§ Data for analysis:
══════════

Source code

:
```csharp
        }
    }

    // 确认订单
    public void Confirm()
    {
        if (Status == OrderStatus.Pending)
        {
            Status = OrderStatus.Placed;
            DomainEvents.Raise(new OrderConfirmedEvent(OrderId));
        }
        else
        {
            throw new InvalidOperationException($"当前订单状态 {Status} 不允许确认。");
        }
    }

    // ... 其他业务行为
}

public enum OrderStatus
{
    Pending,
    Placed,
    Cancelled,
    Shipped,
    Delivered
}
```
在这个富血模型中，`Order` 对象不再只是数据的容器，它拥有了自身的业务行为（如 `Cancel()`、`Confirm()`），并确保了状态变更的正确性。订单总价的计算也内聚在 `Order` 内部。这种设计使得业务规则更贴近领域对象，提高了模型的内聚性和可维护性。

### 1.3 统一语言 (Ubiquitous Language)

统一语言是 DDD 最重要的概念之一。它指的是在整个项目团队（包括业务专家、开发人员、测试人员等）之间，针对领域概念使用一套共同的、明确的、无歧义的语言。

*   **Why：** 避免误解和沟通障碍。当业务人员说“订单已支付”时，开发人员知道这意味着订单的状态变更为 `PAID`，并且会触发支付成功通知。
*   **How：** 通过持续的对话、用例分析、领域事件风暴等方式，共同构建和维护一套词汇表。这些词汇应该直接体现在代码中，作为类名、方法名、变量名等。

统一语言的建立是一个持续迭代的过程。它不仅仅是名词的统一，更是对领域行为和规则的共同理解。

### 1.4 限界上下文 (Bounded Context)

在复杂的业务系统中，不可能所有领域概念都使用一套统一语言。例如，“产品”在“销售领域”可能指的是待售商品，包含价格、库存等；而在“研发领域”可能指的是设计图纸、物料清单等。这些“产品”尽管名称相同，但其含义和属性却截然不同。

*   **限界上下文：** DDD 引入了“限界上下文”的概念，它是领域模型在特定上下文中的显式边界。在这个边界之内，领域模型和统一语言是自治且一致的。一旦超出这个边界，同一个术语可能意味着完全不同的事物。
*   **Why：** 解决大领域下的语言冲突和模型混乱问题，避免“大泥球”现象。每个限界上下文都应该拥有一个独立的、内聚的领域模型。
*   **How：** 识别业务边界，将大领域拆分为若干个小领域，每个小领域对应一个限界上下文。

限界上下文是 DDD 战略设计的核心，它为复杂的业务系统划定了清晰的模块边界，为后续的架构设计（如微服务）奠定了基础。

══════════

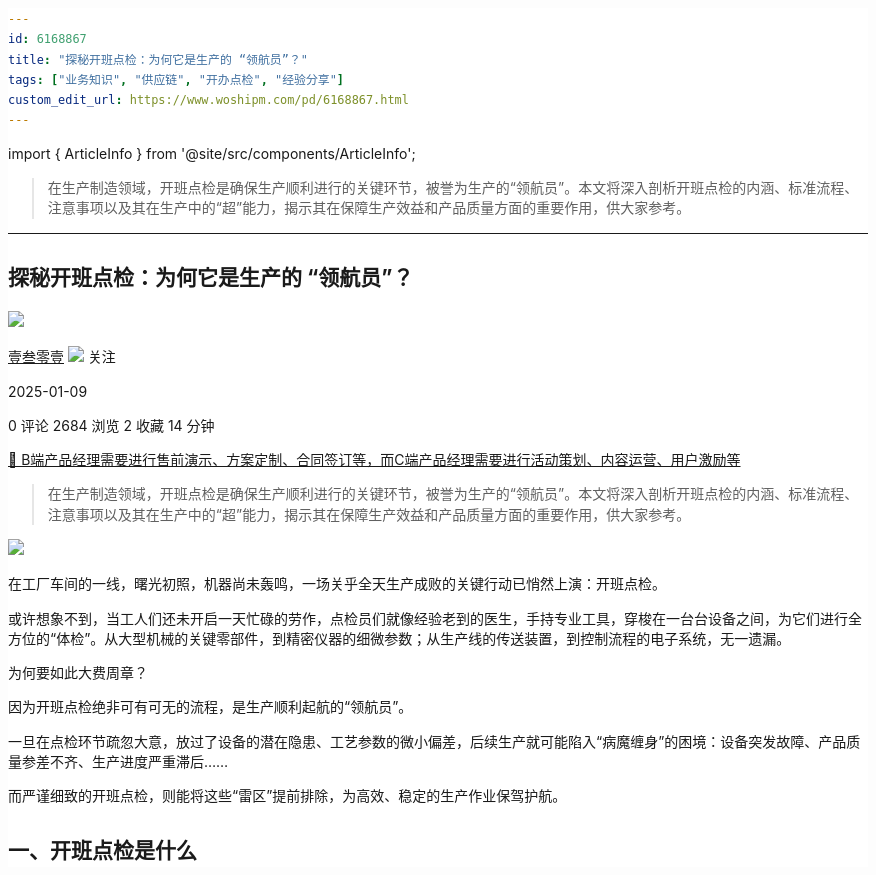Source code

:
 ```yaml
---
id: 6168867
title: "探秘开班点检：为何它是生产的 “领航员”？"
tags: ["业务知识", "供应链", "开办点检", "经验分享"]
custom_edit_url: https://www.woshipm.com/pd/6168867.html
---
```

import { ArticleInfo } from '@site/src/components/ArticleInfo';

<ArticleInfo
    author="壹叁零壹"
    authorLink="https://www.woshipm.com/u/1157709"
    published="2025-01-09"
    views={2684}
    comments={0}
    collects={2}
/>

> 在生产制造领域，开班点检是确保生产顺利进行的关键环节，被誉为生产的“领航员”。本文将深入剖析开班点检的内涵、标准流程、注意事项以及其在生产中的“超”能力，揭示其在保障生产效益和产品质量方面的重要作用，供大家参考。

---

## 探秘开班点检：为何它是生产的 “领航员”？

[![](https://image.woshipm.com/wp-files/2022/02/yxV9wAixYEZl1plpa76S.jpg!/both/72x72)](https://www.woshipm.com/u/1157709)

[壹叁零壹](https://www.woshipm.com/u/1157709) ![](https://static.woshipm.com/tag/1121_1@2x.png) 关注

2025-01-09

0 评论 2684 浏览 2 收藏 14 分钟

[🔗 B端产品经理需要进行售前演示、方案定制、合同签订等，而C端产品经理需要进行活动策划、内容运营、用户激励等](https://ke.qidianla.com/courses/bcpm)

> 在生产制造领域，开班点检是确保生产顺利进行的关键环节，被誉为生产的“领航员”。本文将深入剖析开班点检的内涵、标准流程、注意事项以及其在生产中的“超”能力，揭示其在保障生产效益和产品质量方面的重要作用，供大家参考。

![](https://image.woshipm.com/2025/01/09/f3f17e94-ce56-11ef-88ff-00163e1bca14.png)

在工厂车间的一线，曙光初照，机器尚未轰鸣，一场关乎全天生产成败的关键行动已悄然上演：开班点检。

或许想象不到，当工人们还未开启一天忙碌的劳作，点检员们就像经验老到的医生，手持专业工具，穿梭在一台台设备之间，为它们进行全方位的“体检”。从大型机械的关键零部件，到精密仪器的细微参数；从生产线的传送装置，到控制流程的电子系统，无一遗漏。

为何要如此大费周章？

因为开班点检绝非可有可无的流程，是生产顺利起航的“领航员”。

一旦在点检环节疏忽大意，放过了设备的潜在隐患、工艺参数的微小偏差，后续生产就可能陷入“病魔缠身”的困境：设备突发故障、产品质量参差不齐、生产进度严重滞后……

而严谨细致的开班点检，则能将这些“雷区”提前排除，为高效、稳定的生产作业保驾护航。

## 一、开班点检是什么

══════════

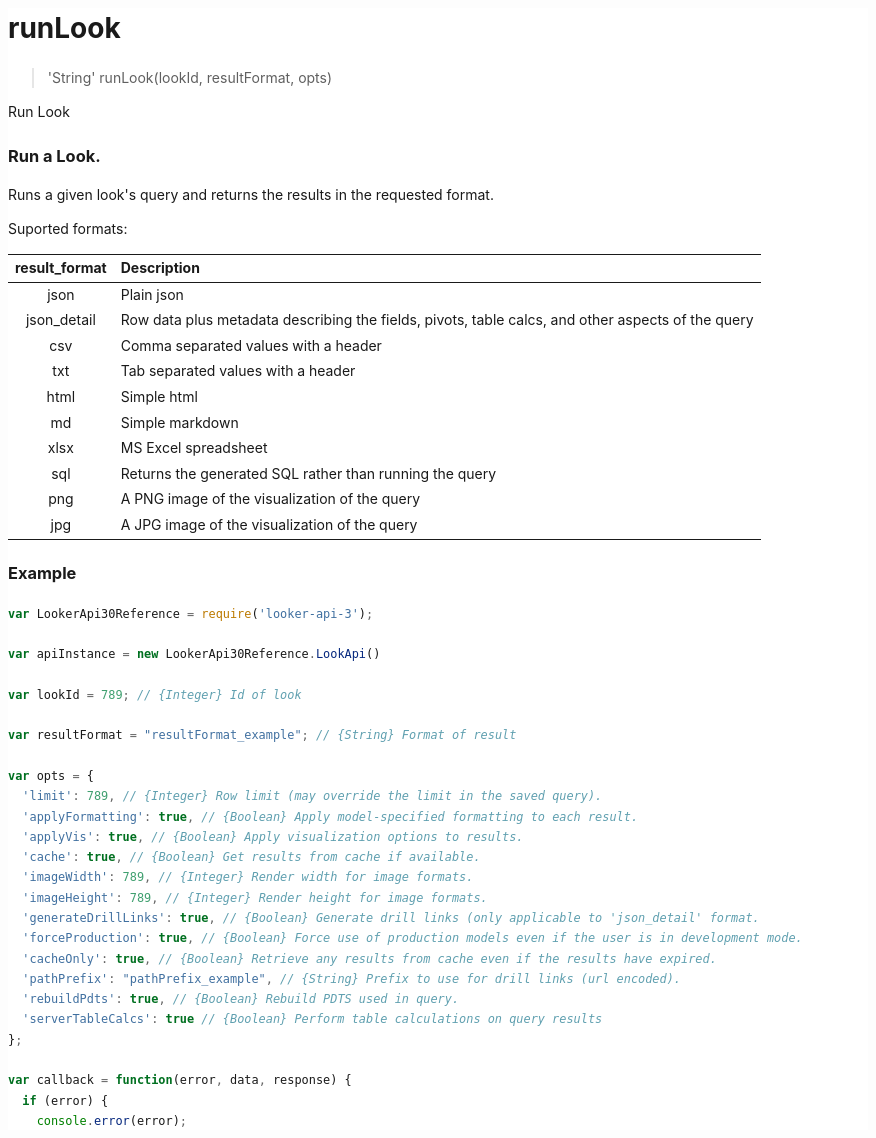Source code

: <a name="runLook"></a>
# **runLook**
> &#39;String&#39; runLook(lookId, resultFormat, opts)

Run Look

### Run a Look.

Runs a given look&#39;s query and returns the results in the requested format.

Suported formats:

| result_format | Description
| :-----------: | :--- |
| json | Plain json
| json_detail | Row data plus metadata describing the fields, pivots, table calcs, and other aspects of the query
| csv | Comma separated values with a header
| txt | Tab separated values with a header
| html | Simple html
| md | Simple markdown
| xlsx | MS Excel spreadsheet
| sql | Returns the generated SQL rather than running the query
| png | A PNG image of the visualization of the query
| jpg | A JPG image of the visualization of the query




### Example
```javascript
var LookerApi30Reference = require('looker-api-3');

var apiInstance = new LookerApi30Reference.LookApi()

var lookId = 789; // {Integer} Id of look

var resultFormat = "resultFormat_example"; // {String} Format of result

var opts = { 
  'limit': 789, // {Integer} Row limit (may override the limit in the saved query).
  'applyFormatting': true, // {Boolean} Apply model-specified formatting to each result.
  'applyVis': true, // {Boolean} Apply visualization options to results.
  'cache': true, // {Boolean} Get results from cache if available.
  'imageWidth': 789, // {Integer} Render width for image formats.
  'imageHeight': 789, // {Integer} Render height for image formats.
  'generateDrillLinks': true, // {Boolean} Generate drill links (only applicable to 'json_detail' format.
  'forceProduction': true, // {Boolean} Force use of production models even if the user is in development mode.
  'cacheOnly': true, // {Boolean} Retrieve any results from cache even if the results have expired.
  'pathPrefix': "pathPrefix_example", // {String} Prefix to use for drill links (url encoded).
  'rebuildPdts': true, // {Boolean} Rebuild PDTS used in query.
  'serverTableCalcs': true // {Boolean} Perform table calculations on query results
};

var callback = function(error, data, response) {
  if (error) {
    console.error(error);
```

══════════

§ Work item:
This exercise requires the number of lines in the entries holding the word "error", written alone.

§ Response area:
3